## Stored data:
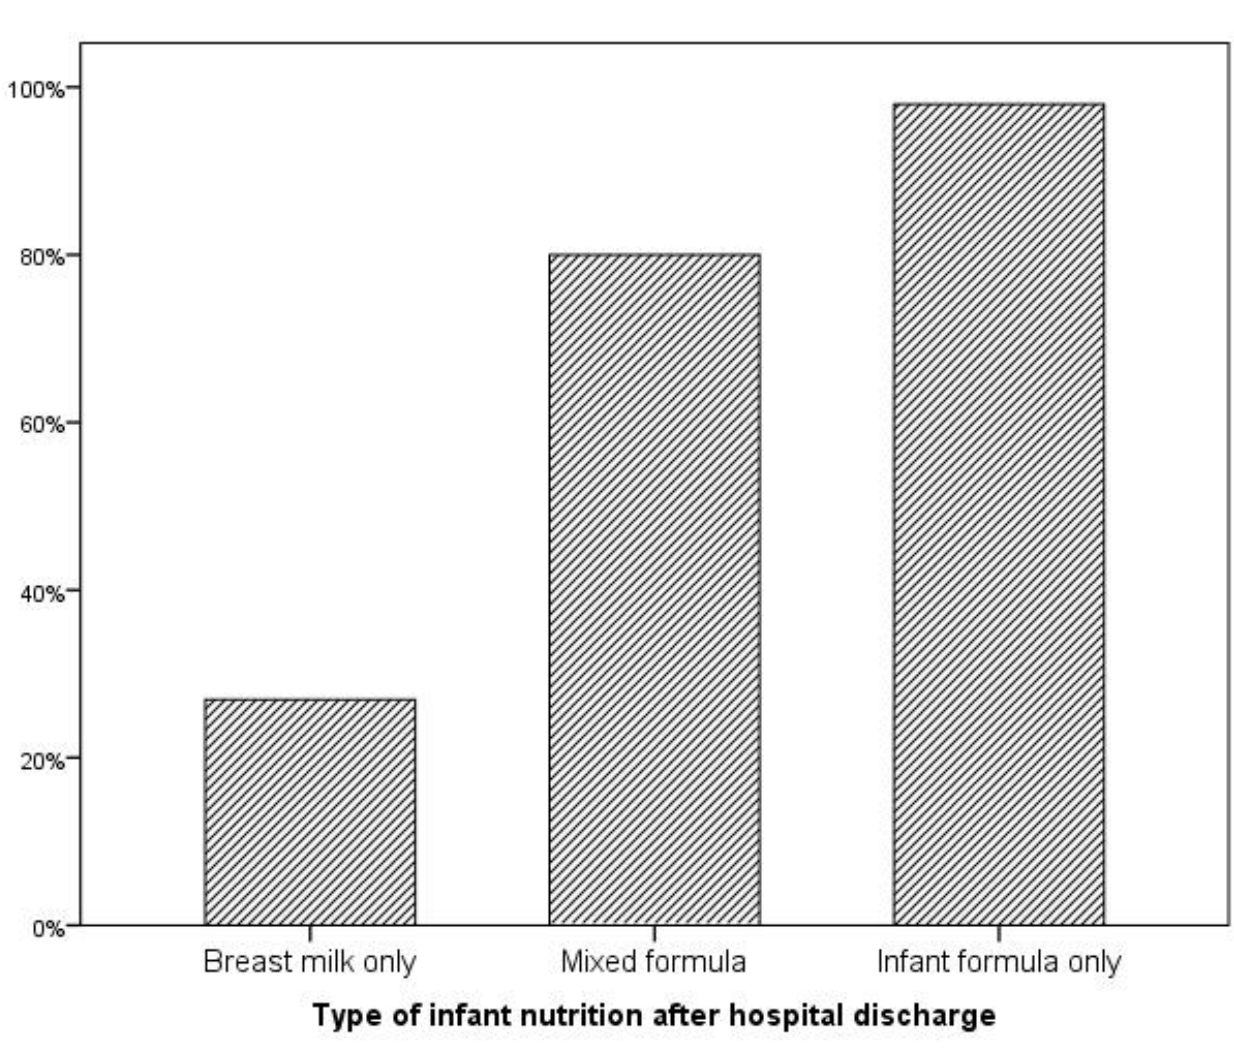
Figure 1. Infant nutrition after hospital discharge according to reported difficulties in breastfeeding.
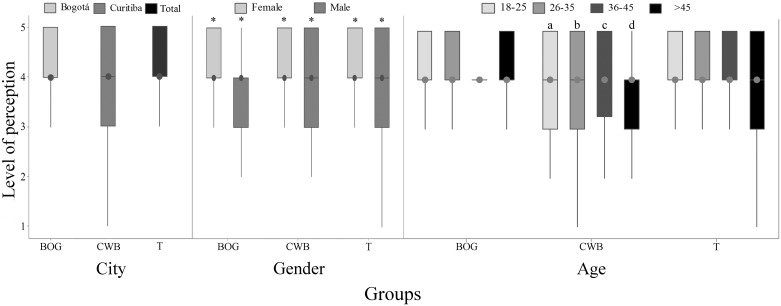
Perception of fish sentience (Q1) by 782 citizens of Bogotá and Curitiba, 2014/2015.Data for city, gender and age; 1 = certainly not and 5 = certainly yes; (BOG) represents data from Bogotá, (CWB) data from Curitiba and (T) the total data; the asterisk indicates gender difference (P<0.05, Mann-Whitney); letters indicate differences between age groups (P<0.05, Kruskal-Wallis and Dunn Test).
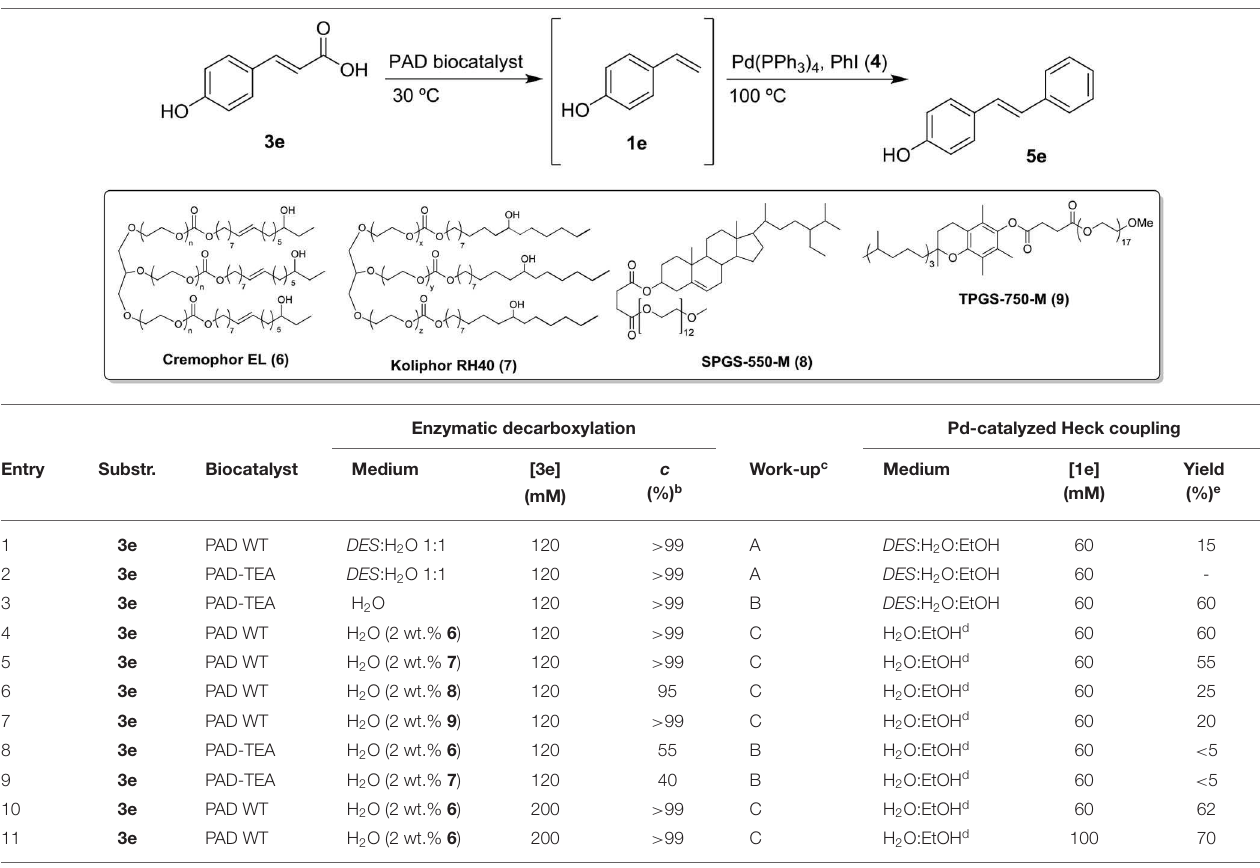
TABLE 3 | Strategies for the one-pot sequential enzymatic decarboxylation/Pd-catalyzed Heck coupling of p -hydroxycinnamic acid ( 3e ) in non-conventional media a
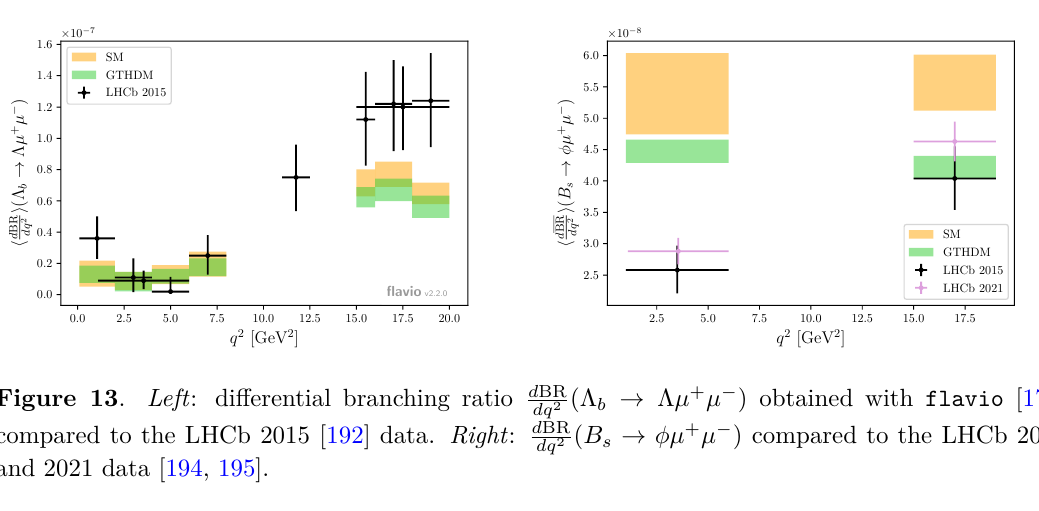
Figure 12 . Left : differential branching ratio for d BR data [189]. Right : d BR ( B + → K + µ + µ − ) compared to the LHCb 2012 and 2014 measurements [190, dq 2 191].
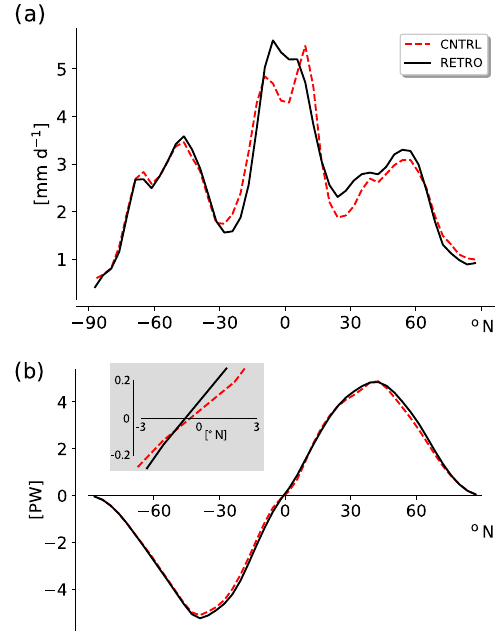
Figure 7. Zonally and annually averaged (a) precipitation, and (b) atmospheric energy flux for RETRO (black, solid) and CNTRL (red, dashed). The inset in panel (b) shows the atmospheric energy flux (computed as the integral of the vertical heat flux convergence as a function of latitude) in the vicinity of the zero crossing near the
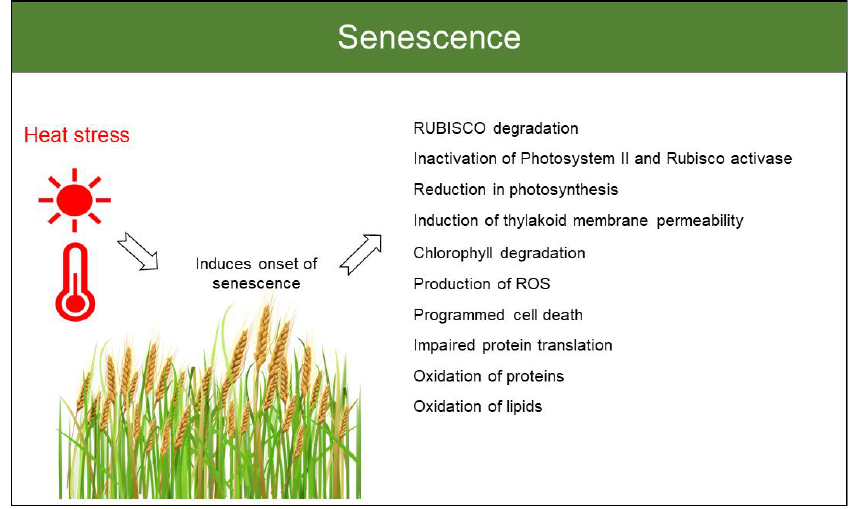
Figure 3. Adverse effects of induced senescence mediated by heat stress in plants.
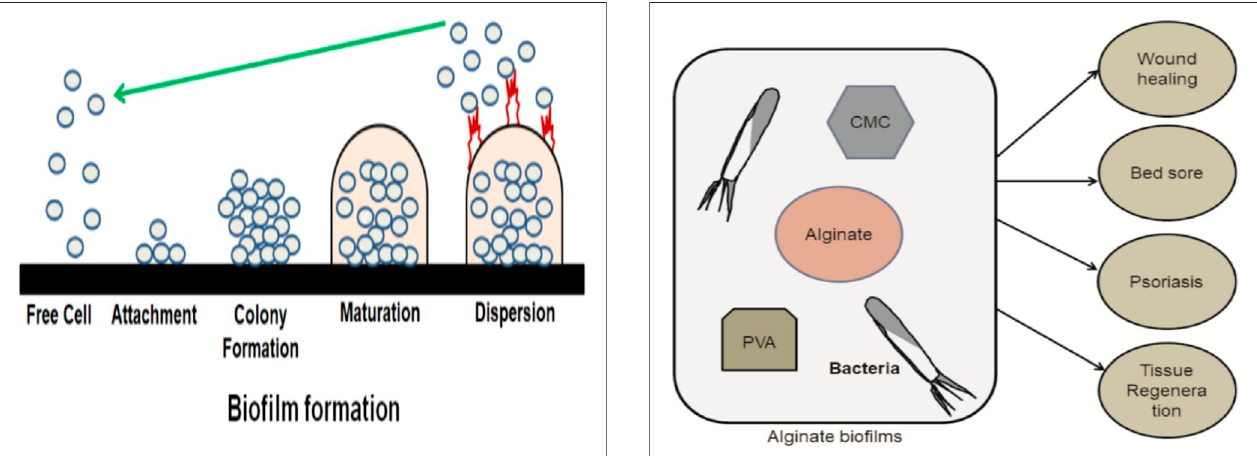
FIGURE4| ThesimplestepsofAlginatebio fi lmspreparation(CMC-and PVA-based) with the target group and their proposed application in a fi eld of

## EXERCISE REQUIREMENTS:
Take the line that holds "Figure 3. Adverse" as the start and the last line of the data as the end. Copy only those lines exactly, both ends included, except the pictures.

## RESPONSE AREA:
Figure 3. Adverse effects of induced senescence mediated by heat stress in plants.
FIGURE4| ThesimplestepsofAlginatebio fi lmspreparation(CMC-and PVA-based) with the target group and their proposed application in a fi eld of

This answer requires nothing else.